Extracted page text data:
•••••

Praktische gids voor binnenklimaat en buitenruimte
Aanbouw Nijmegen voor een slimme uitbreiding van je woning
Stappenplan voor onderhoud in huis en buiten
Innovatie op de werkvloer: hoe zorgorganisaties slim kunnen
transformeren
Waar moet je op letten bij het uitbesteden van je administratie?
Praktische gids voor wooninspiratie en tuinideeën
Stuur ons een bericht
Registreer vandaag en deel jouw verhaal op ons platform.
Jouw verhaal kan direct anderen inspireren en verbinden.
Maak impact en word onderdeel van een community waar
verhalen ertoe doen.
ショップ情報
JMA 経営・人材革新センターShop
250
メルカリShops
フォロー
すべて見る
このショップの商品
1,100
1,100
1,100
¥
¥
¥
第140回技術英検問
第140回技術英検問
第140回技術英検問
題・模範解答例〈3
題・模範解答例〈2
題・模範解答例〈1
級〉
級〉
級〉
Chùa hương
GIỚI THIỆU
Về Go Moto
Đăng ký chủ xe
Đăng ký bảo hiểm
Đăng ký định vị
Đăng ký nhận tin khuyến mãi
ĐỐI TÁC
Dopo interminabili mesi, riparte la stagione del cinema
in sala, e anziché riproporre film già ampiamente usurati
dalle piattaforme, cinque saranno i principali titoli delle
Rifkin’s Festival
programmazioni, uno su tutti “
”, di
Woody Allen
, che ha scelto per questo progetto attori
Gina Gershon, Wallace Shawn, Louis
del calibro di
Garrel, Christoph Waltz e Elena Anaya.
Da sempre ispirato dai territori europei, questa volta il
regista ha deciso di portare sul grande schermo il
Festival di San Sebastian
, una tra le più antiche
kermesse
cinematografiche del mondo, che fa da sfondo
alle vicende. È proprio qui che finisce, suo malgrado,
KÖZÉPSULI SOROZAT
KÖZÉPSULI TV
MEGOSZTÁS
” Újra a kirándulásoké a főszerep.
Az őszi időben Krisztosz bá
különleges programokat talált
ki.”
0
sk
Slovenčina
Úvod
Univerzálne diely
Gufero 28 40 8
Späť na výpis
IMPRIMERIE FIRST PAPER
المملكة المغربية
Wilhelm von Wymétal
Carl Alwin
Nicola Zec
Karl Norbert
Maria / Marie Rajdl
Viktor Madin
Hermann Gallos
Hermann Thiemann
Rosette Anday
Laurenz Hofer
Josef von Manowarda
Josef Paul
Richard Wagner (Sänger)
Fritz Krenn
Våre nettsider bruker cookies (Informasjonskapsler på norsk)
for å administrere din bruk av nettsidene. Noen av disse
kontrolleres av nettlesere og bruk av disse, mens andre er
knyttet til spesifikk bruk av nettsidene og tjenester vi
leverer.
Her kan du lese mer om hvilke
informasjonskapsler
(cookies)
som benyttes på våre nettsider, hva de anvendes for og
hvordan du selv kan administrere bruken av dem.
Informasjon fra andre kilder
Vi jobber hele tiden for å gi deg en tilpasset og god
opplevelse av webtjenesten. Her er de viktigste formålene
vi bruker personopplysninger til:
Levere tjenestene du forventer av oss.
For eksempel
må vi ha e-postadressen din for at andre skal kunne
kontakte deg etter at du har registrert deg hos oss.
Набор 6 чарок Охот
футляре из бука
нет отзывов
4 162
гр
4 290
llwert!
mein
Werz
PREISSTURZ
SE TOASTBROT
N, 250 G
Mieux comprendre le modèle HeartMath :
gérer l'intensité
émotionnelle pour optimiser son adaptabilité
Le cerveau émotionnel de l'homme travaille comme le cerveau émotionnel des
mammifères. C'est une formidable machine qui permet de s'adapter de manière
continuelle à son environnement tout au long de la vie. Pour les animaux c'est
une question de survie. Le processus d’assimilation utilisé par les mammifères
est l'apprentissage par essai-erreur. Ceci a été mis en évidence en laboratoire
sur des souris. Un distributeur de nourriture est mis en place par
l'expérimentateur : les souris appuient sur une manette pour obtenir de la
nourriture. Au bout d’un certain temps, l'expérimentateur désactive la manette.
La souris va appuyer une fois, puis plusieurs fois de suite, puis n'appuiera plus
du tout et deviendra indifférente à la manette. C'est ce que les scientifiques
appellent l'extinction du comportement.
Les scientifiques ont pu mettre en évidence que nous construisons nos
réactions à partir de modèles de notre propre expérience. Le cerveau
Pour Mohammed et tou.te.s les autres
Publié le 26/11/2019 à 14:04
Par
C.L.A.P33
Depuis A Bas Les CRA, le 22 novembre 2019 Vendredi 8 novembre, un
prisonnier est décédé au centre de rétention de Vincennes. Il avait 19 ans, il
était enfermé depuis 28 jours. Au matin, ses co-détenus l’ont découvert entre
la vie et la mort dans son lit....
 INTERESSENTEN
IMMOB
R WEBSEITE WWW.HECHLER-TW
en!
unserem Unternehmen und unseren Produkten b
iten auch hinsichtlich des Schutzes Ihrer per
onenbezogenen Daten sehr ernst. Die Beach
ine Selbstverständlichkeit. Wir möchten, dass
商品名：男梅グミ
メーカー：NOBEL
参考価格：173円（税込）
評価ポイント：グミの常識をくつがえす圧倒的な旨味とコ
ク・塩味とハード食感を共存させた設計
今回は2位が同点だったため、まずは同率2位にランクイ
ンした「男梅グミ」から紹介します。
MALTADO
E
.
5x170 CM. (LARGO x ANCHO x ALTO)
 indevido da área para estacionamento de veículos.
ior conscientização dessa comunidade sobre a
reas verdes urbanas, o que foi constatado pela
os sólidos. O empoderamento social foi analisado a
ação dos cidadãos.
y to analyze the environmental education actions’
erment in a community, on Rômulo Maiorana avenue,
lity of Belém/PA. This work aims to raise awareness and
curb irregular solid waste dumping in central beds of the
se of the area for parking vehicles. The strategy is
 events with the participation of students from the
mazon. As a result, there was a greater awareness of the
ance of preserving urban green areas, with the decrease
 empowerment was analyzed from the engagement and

•••••

Could you write out the material again, substituting "Handige gids" for every "Praktische gids" and leaving everything else unchanged?

ANSWER TO THIS EXERCISE -
Handige gids voor binnenklimaat en buitenruimte
Aanbouw Nijmegen voor een slimme uitbreiding van je woning
Stappenplan voor onderhoud in huis en buiten
Innovatie op de werkvloer: hoe zorgorganisaties slim kunnen
transformeren
Waar moet je op letten bij het uitbesteden van je administratie?
Handige gids voor wooninspiratie en tuinideeën
Stuur ons een bericht
Registreer vandaag en deel jouw verhaal op ons platform.
Jouw verhaal kan direct anderen inspireren en verbinden.
Maak impact en word onderdeel van een community waar
verhalen ertoe doen.
ショップ情報
JMA 経営・人材革新センターShop
250
メルカリShops
フォロー
すべて見る
このショップの商品
1,100
1,100
1,100
¥
¥
¥
第140回技術英検問
第140回技術英検問
第140回技術英検問
題・模範解答例〈3
題・模範解答例〈2
題・模範解答例〈1
級〉
級〉
級〉
Chùa hương
GIỚI THIỆU
Về Go Moto
Đăng ký chủ xe
Đăng ký bảo hiểm
Đăng ký định vị
Đăng ký nhận tin khuyến mãi
ĐỐI TÁC
Dopo interminabili mesi, riparte la stagione del cinema
in sala, e anziché riproporre film già ampiamente usurati
dalle piattaforme, cinque saranno i principali titoli delle
Rifkin’s Festival
programmazioni, uno su tutti “
”, di
Woody Allen
, che ha scelto per questo progetto attori
Gina Gershon, Wallace Shawn, Louis
del calibro di
Garrel, Christoph Waltz e Elena Anaya.
Da sempre ispirato dai territori europei, questa volta il
regista ha deciso di portare sul grande schermo il
Festival di San Sebastian
, una tra le più antiche
kermesse
cinematografiche del mondo, che fa da sfondo
alle vicende. È proprio qui che finisce, suo malgrado,
KÖZÉPSULI SOROZAT
KÖZÉPSULI TV
MEGOSZTÁS
” Újra a kirándulásoké a főszerep.
Az őszi időben Krisztosz bá
különleges programokat talált
ki.”
0
sk
Slovenčina
Úvod
Univerzálne diely
Gufero 28 40 8
Späť na výpis
IMPRIMERIE FIRST PAPER
المملكة المغربية
Wilhelm von Wymétal
Carl Alwin
Nicola Zec
Karl Norbert
Maria / Marie Rajdl
Viktor Madin
Hermann Gallos
Hermann Thiemann
Rosette Anday
Laurenz Hofer
Josef von Manowarda
Josef Paul
Richard Wagner (Sänger)
Fritz Krenn
Våre nettsider bruker cookies (Informasjonskapsler på norsk)
for å administrere din bruk av nettsidene. Noen av disse
kontrolleres av nettlesere og bruk av disse, mens andre er
knyttet til spesifikk bruk av nettsidene og tjenester vi
leverer.
Her kan du lese mer om hvilke
informasjonskapsler
(cookies)
som benyttes på våre nettsider, hva de anvendes for og
hvordan du selv kan administrere bruken av dem.
Informasjon fra andre kilder
Vi jobber hele tiden for å gi deg en tilpasset og god
opplevelse av webtjenesten. Her er de viktigste formålene
vi bruker personopplysninger til:
Levere tjenestene du forventer av oss.
For eksempel
må vi ha e-postadressen din for at andre skal kunne
kontakte deg etter at du har registrert deg hos oss.
Набор 6 чарок Охот
футляре из бука
нет отзывов
4 162
гр
4 290
llwert!
mein
Werz
PREISSTURZ
SE TOASTBROT
N, 250 G
Mieux comprendre le modèle HeartMath :
gérer l'intensité
émotionnelle pour optimiser son adaptabilité
Le cerveau émotionnel de l'homme travaille comme le cerveau émotionnel des
mammifères. C'est une formidable machine qui permet de s'adapter de manière
continuelle à son environnement tout au long de la vie. Pour les animaux c'est
une question de survie. Le processus d’assimilation utilisé par les mammifères
est l'apprentissage par essai-erreur. Ceci a été mis en évidence en laboratoire
sur des souris. Un distributeur de nourriture est mis en place par
l'expérimentateur : les souris appuient sur une manette pour obtenir de la
nourriture. Au bout d’un certain temps, l'expérimentateur désactive la manette.
La souris va appuyer une fois, puis plusieurs fois de suite, puis n'appuiera plus
du tout et deviendra indifférente à la manette. C'est ce que les scientifiques
appellent l'extinction du comportement.
Les scientifiques ont pu mettre en évidence que nous construisons nos
réactions à partir de modèles de notre propre expérience. Le cerveau
Pour Mohammed et tou.te.s les autres
Publié le 26/11/2019 à 14:04
Par
C.L.A.P33
Depuis A Bas Les CRA, le 22 novembre 2019 Vendredi 8 novembre, un
prisonnier est décédé au centre de rétention de Vincennes. Il avait 19 ans, il
était enfermé depuis 28 jours. Au matin, ses co-détenus l’ont découvert entre
la vie et la mort dans son lit....
 INTERESSENTEN
IMMOB
R WEBSEITE WWW.HECHLER-TW
en!
unserem Unternehmen und unseren Produkten b
iten auch hinsichtlich des Schutzes Ihrer per
onenbezogenen Daten sehr ernst. Die Beach
ine Selbstverständlichkeit. Wir möchten, dass
商品名：男梅グミ
メーカー：NOBEL
参考価格：173円（税込）
評価ポイント：グミの常識をくつがえす圧倒的な旨味とコ
ク・塩味とハード食感を共存させた設計
今回は2位が同点だったため、まずは同率2位にランクイ
ンした「男梅グミ」から紹介します。
MALTADO
E
.
5x170 CM. (LARGO x ANCHO x ALTO)
 indevido da área para estacionamento de veículos.
ior conscientização dessa comunidade sobre a
reas verdes urbanas, o que foi constatado pela
os sólidos. O empoderamento social foi analisado a
ação dos cidadãos.
y to analyze the environmental education actions’
erment in a community, on Rômulo Maiorana avenue,
lity of Belém/PA. This work aims to raise awareness and
curb irregular solid waste dumping in central beds of the
se of the area for parking vehicles. The strategy is
 events with the participation of students from the
mazon. As a result, there was a greater awareness of the
ance of preserving urban green areas, with the decrease
 empowerment was analyzed from the engagement and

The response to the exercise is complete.